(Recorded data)
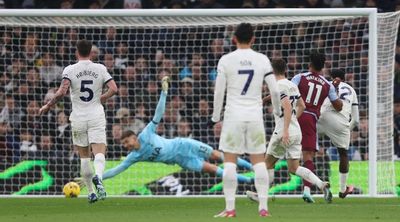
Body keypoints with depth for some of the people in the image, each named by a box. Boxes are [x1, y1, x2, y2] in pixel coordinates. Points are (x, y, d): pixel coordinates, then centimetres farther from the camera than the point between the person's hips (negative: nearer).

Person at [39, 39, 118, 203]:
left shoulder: (70, 70, -5)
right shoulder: (100, 69, 2)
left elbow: (62, 92, -17)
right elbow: (113, 89, -4)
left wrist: (48, 106, -5)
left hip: (78, 118, 0)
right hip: (97, 117, 0)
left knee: (84, 156, 12)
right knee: (99, 153, -7)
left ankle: (90, 192, 14)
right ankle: (98, 176, -38)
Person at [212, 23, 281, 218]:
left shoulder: (226, 60, -4)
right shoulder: (262, 60, 1)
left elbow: (219, 92, -3)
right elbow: (274, 90, 3)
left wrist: (216, 117, 8)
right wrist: (277, 110, 21)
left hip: (233, 115, -2)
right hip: (255, 114, 2)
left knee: (229, 161, 1)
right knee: (259, 160, 7)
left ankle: (230, 208, -4)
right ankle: (263, 207, 2)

◆ **WHAT THE TASK ASKS**: Reproduce the final stretch of the data above: every line from the one holding "left knee: (84, 156, 12)" through the end, inclusive, exactly as written and nothing else.

◆ **WRITTEN REPLY**:
left knee: (84, 156, 12)
right knee: (99, 153, -7)
left ankle: (90, 192, 14)
right ankle: (98, 176, -38)
Person at [212, 23, 281, 218]:
left shoulder: (226, 60, -4)
right shoulder: (262, 60, 1)
left elbow: (219, 92, -3)
right elbow: (274, 90, 3)
left wrist: (216, 117, 8)
right wrist: (277, 110, 21)
left hip: (233, 115, -2)
right hip: (255, 114, 2)
left knee: (229, 161, 1)
right knee: (259, 160, 7)
left ankle: (230, 208, -4)
right ankle: (263, 207, 2)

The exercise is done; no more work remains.